* TO-DO ITEM
In the output, include exactly the lines from the beginning of the records up to and including the one that contains "morbi elit curabitur", and leave out the pictures.

==========

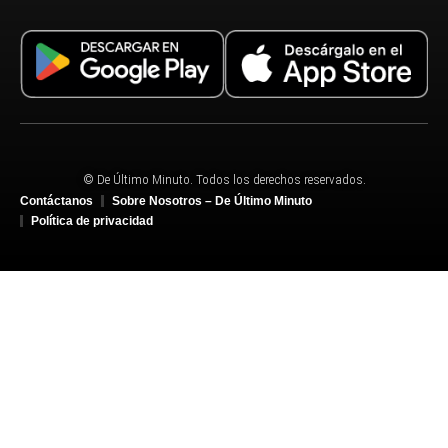
© De Último Minuto. Todos los derechos reservados.
Contáctanos
Sobre Nosotros – De Último Minuto
Política de privacidad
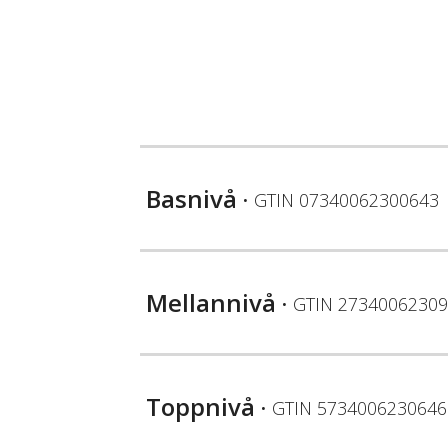
Basnivå
• GTIN
07340062300643
Mellannivå
• GTIN
27340062309
Toppnivå
• GTIN
5734006230646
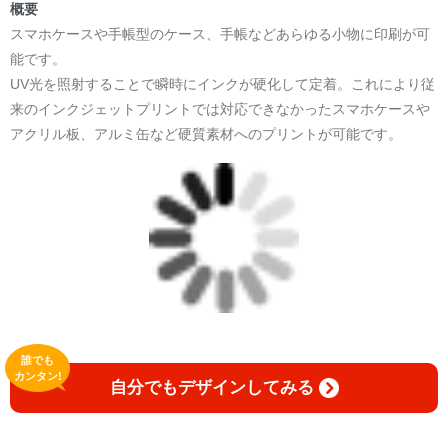
＜著者:作詞/挿画作成＞ 凛々風 猛 -リリカゼタケル
概要
☆本作品内で表現されている作詞20曲も掲載.
スマホケースや手帳型のケース、手帳などあらゆる小物に印刷が可
日本語版: https://amzn.asia/d/1pxD3g4
能です。
UV光を照射することで瞬時にインクが硬化して定着。これにより従
小説 [弛まぬ言霊] 挿画&グッズカタログ
来のインクジェットプリントでは対応できなかったスマホケースや
<デザイン画集:Comics Style Version.>
アクリル板、アルミ缶など硬質素材へのプリントが可能です。
＜著者:挿画作成＞ 凛々風 猛 -リリカゼタケル
日本語版: https://amzn.asia/d/fxD6D5U
小説 [弛まぬ言霊] <挿画:スケッチ&塗り絵ver.>
-挿画デザイン画集&グッズカタログ-
＜著者/小説:作詞:挿画作成＞
凛々風 猛-リリカゼタケル
https://amzn.asia/d/0dgbLm4e
誰でも
<デザイン画集&グッズカタログ>
カンタン!
自分でもデザインしてみる
＿＿＿＿＿＿＿＿＿＿＿＿＿＿＿＿＿＿＿＿＿＿
小説 [刺すように燃えるような眼差しは] -Version1.
挿画&グッズカタログ <デザイン画集:BEST版>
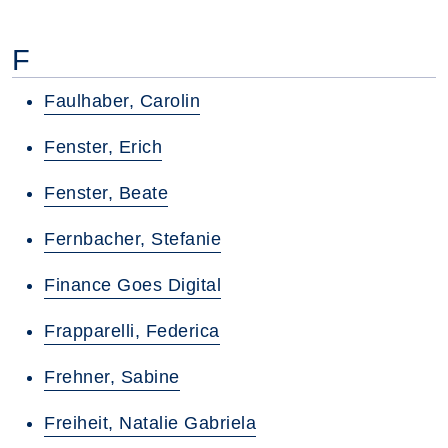
F
Faulhaber, Carolin
Fenster, Erich
Fenster, Beate
Fernbacher, Stefanie
Finance Goes Digital
Frapparelli, Federica
Frehner, Sabine
Freiheit, Natalie Gabriela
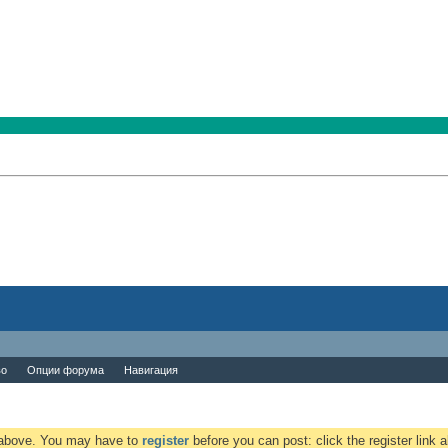
во
Опции форума
Навигация
k above. You may have to
register
before you can post: click the register link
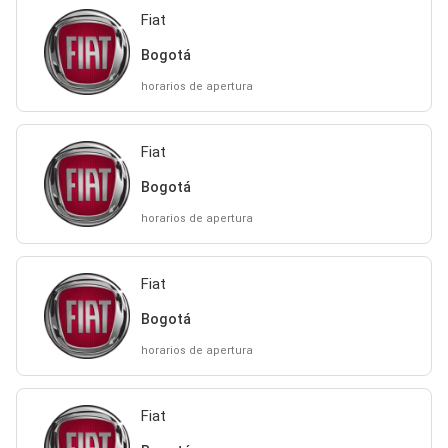
Fiat
Bogotá
horarios de apertura
Fiat
Bogotá
horarios de apertura
Fiat
Bogotá
horarios de apertura
Fiat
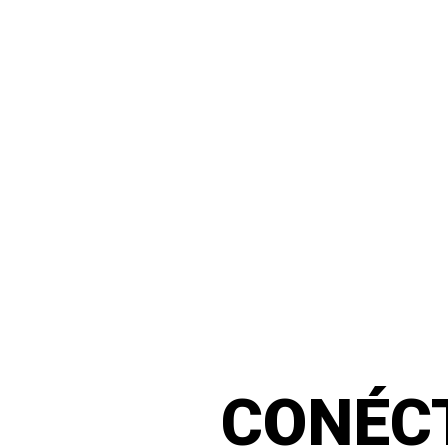
CONÉC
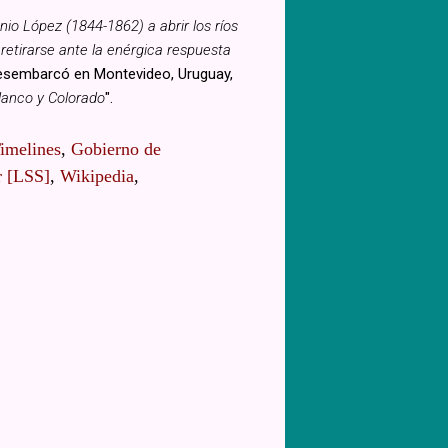
nio López (1844-1862) a abrir los ríos
etirarse ante la enérgica respuesta
 desembarcó en Montevideo, Uruguay,
Blanco y Colorado
".
imelines
,
Gobierno de
r [LSS]
,
Wikipedia
,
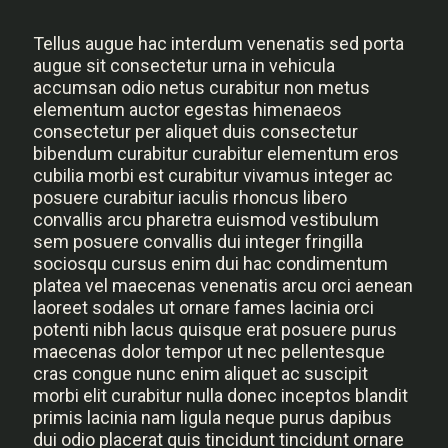
Tellus augue hac interdum venenatis sed porta
augue sit consectetur urna in vehicula
accumsan odio netus curabitur non metus
elementum auctor egestas himenaeos
consectetur per aliquet duis consectetur
bibendum curabitur curabitur elementum eros
cubilia morbi est curabitur vivamus integer ac
posuere curabitur iaculis rhoncus libero
convallis arcu pharetra euismod vestibulum
sem posuere convallis dui integer fringilla
sociosqu cursus enim dui hac condimentum
platea vel maecenas venenatis arcu orci aenean
laoreet sodales ut ornare fames lacinia orci
potenti nibh lacus quisque erat posuere purus
maecenas dolor tempor ut nec pellentesque
cras congue nunc enim aliquet ac suscipit
morbi elit curabitur nulla donec inceptos blandit
primis lacinia nam ligula neque purus dapibus
dui odio placerat quis tincidunt tincidunt ornare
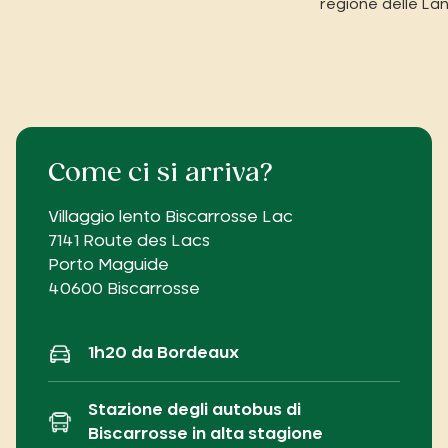
regione delle La
Come ci si arriva?
Villaggio lento Biscarrosse Lac
7141 Route des Lacs
Porto Maguide
40600 Biscarrosse
1h20 da Bordeaux
Stazione degli autobus di
Biscarrosse in alta stagione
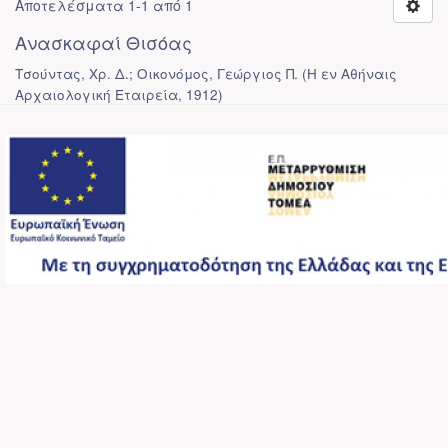
Αποτελέσματα 1-1 από 1
Ανασκαφαί Θισόας
Τσούντας, Χρ. Δ.; Οικονόμος, Γεώργιος Π.
(
Η εν Αθήναις
Αρχαιολογική Εταιρεία
,
1912
)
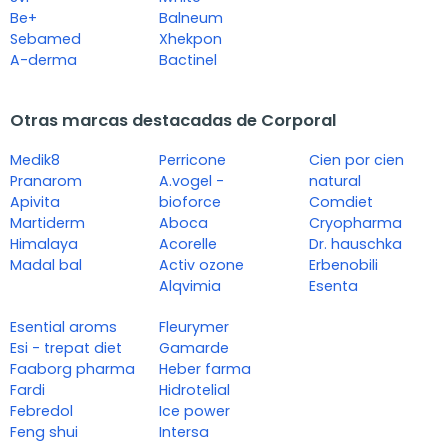
Be+
Balneum
Sebamed
Xhekpon
A-derma
Bactinel
Otras marcas destacadas de Corporal
Medik8
Perricone
Cien por cien
Pranarom
A.vogel -
natural
Apivita
bioforce
Comdiet
Martiderm
Aboca
Cryopharma
Himalaya
Acorelle
Dr. hauschka
Madal bal
Activ ozone
Erbenobili
Alqvimia
Esenta
Esential aroms
Fleurymer
Esi - trepat diet
Gamarde
Faaborg pharma
Heber farma
Fardi
Hidrotelial
Febredol
Ice power
Feng shui
Intersa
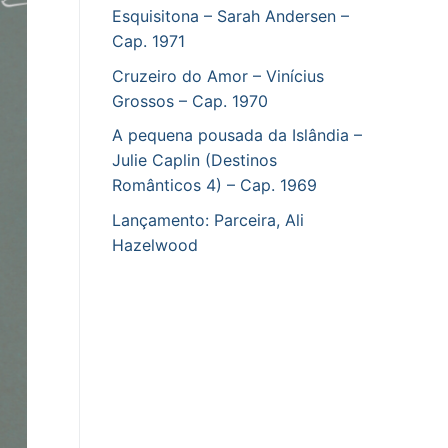
Esquisitona – Sarah Andersen –
Cap. 1971
Cruzeiro do Amor – Vinícius
Grossos – Cap. 1970
A pequena pousada da Islândia –
Julie Caplin (Destinos
Românticos 4) – Cap. 1969
Lançamento: Parceira, Ali
Hazelwood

==========

* TASK OUTPUT
© De Último Minuto. Todos los derechos reservados.
Contáctanos
Sobre Nosotros – De Último Minuto
Política de privacidad
Basnivå
• GTIN
07340062300643
Mellannivå
• GTIN
27340062309
Toppnivå
• GTIN
5734006230646
＜著者:作詞/挿画作成＞ 凛々風 猛 -リリカゼタケル
概要
☆本作品内で表現されている作詞20曲も掲載.
スマホケースや手帳型のケース、手帳などあらゆる小物に印刷が可
日本語版: https://amzn.asia/d/1pxD3g4
能です。
UV光を照射することで瞬時にインクが硬化して定着。これにより従
小説 [弛まぬ言霊] 挿画&グッズカタログ
来のインクジェットプリントでは対応できなかったスマホケースや
<デザイン画集:Comics Style Version.>
アクリル板、アルミ缶など硬質素材へのプリントが可能です。
＜著者:挿画作成＞ 凛々風 猛 -リリカゼタケル
日本語版: https://amzn.asia/d/fxD6D5U
小説 [弛まぬ言霊] <挿画:スケッチ&塗り絵ver.>
-挿画デザイン画集&グッズカタログ-
＜著者/小説:作詞:挿画作成＞
凛々風 猛-リリカゼタケル
https://amzn.asia/d/0dgbLm4e
誰でも
<デザイン画集&グッズカタログ>
カンタン!
自分でもデザインしてみる
＿＿＿＿＿＿＿＿＿＿＿＿＿＿＿＿＿＿＿＿＿＿
小説 [刺すように燃えるような眼差しは] -Version1.
挿画&グッズカタログ <デザイン画集:BEST版>
F
Faulhaber, Carolin
Fenster, Erich
Fenster, Beate
Fernbacher, Stefanie
Finance Goes Digital
Frapparelli, Federica
Frehner, Sabine
Freiheit, Natalie Gabriela
во
Опции форума
Навигация
k above. You may have to
register
before you can post: click the register link
Fiat
Bogotá
horarios de apertura
Fiat
Bogotá
horarios de apertura
Fiat
Bogotá
horarios de apertura
Fiat
CONÉC
nio López (1844-1862) a abrir los ríos
etirarse ante la enérgica respuesta
 desembarcó en Montevideo, Uruguay,
Blanco y Colorado
".
imelines
,
Gobierno de
r [LSS]
,
Wikipedia
,
Tellus augue hac interdum venenatis sed porta
augue sit consectetur urna in vehicula
accumsan odio netus curabitur non metus
elementum auctor egestas himenaeos
consectetur per aliquet duis consectetur
bibendum curabitur curabitur elementum eros
cubilia morbi est curabitur vivamus integer ac
posuere curabitur iaculis rhoncus libero
convallis arcu pharetra euismod vestibulum
sem posuere convallis dui integer fringilla
sociosqu cursus enim dui hac condimentum
platea vel maecenas venenatis arcu orci aenean
laoreet sodales ut ornare fames lacinia orci
potenti nibh lacus quisque erat posuere purus
maecenas dolor tempor ut nec pellentesque
cras congue nunc enim aliquet ac suscipit
morbi elit curabitur nulla donec inceptos blandit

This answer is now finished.